**Exercícios**
**a)** Imprima a parte do trecho sobre fotografia e história da arte que começa em "Com efeito, o" e termina em "a questão levantada.".
**b)** Segundo o trecho sobre fotografia e história da arte, por que a fotografia ganhou importância central no pensamento de Coli? Responda em uma a três frases.
**c)** Retome o trecho sobre fotografia e história da arte e dê continuidade ao texto a partir do ponto em que ele termina.

A fotografia, em específico, ganharia importância central no pensamento de Coli e por um motivo muito simples: para ele, “a História da Arte Moderna se afirmou com a fotografia, o suporte que permite comparação e estudos”. Não fosse ela, os historiadores ainda estariam presos às interpretações visuais de terceiros ou, pior, à necessidade de desenvolver pesquisas apenas nos lugares e referências que podiam visitar.

Dentro do mercado de compra e venda de objetos artísticos, a lógica de aquisição, sem dúvida, leva em consideração a originalidade do exemplar. Para o historiador da arte, no entanto, uma fotografia também não é o original, mas freqüentemente é através dela que ele pode chegar mais perto de uma obra. Para ele, a cópia quase sempre toma o lugar do original em estudos, adquirindo, portanto, quase o status de original. Por isso, Coli defenderia que os historiadores devem saber a relevância que os meios de reprodução têm em seu trabalho, pois quando se fala em história da arte, nenhuma imagem é secundária. Ele afirmaria que uma imagem carrega em si todas as possibilidades de descrição que nenhum conjunto de palavras poderia desenvolver. Ver uma imagem reproduzida a partir de um original é, para o historiador da arte, ter a possibilidade de chegar mais perto daquilo que a obra de arte representa. Muito melhor do que qualquer palavra, a imagem copiada guarda traços consideravelmente similares e consegue estabelecer com o original uma relação muito mais próxima.

Com efeito, o poder relacional adquirido pela cópia sobre seu original, para Coli, também existiria entre uma obra de arte precedente a outra obra de arte. O exemplo que trouxe sobre o inacabado Atlas Mnemosine de Aby Warburg esclareceu a questão levantada.

Aby Warburg, através do Mnemosine, sonhava em escrever um tipo de história da arte sem palavras, utilizando apenas imagens. Coli diria que o atlas seria mantido por um princípio comparativo, criando relações de proximidade, disposição e ordem. Poderíamos ver como um objeto apareceria, sumiria e reaparecer novamente em outra obra, tudo isso graças aos contatos visuais propiciados pela comparação das imagens postas em seqüência. Tirar-se-ia das palavras qualquer poder dissertativo sobre a obra. No seu lugar, as reproduções das obras deveriam ser toda a apresentação necessária. Se por trás de um quadro existe sempre outro, e mais outro, nada melhor para perceber a maneira que estas relações são mantidas se não educando o olho a ver, quadro após quadro, elementos que se repetem, metamorfoseiam e somem em um dado momento.

**Dados fornecidos**

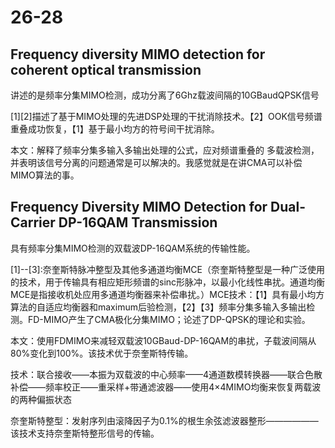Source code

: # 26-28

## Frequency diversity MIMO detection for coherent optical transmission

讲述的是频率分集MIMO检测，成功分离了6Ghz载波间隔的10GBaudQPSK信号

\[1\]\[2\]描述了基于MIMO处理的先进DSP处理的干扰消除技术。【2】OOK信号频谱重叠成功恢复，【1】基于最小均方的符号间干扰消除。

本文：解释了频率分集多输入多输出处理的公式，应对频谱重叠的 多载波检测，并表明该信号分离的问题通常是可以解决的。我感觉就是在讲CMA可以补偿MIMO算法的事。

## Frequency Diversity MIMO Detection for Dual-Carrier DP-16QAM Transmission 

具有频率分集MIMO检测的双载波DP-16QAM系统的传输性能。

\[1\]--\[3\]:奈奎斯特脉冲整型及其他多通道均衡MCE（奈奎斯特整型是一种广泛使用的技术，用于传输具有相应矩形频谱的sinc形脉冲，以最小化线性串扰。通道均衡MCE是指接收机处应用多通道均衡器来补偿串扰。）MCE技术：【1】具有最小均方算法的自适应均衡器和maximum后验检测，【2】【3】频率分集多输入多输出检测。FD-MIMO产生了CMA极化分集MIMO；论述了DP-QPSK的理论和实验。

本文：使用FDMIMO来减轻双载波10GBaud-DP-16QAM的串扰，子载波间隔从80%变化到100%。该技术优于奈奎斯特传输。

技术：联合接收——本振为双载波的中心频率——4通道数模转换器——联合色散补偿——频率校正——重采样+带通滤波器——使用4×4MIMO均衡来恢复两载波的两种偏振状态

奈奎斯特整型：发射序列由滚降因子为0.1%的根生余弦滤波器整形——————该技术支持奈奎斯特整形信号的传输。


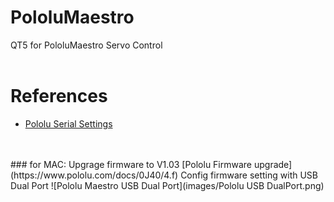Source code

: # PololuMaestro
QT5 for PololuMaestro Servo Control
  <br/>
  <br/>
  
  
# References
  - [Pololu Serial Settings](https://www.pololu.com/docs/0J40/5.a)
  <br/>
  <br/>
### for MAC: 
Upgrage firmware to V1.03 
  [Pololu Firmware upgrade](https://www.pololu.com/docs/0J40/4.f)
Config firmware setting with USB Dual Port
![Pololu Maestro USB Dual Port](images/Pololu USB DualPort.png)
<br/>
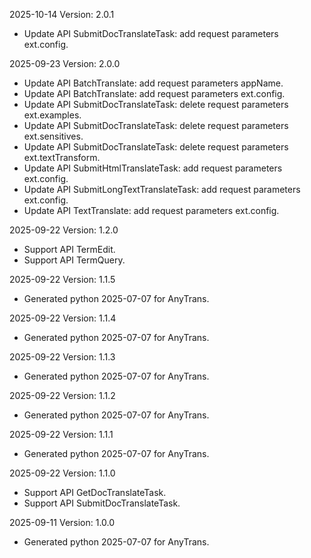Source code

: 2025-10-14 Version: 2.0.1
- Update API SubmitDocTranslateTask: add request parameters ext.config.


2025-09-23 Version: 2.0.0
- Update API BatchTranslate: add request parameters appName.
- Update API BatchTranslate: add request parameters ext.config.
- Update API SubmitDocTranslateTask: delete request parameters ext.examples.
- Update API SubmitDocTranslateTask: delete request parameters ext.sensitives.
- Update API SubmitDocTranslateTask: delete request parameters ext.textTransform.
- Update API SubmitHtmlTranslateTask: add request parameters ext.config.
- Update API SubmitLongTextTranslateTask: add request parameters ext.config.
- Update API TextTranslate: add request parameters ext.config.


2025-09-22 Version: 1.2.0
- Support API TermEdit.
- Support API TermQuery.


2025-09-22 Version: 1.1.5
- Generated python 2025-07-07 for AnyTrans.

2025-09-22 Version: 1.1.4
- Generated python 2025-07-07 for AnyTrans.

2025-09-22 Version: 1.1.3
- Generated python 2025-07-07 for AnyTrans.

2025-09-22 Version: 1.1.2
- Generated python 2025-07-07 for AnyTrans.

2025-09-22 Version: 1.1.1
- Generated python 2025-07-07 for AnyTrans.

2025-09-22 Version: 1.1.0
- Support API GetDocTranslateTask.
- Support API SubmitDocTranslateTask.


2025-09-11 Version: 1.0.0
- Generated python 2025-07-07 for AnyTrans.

**Respostas numeradas**
**a)**
Com efeito, o poder relacional adquirido pela cópia sobre seu original, para Coli, também existiria entre uma obra de arte precedente a outra obra de arte. O exemplo que trouxe sobre o inacabado Atlas Mnemosine de Aby Warburg esclareceu a questão levantada.

**b)** Para Coli, a História da Arte Moderna se afirmou com a fotografia, o suporte que permite comparação e estudos. Sem ela, os historiadores ainda estariam presos às interpretações visuais de terceiros ou teriam de pesquisar apenas nos lugares e referências que podiam visitar.

**c)**
Para a Coli, a beleza desse tipo de comparação estaria em um lugar além da presença física de uma mesma figura existente em diversos quadros ou na vida real. Ela estaria em um lugar que ficaria entre estas aparições, chamado por ele de terceira margem do rio. O renascimento de uma imagem em outra passa por algum lugar que não está, originalmente, em nenhuma delas, mas no indivíduo que as cria. Quando rapidamente citou o pintor Ingres, Coli ressaltou o fato da mesma figura reaparecer diversas vezes em seus quadros. Cada imagem pintada por Ingres que se repetia em outras de suas obras era concomitantemente a mesma e uma nova. A exploração de uma repetição enfática da figura sobrepujaria o valor imaginário daquela imagem para o pintor.

 Mas para Coli, não havia nenhuma outra pessoa que tivesse explorado mais a terceira margem do rio do que o romancista Marcel Proust. Fascinado desde novo pela fotografia, como atesta o fotógrafo Brassaï em Proust e a fotogragrafia, o escritor passou a vida a trocar retratos com pessoas que muitas vezes mal conhecia, apenas pelo prazer de descobrir e ver algo de suas personalidades revelado na imagem[2]. Além disso, tão importante a fotografia foi para Proust, que diversos personagens construídos em suas obras tiveram início e desenvolvimento na contemplação de fotografias de pessoas que conhecia na vida real.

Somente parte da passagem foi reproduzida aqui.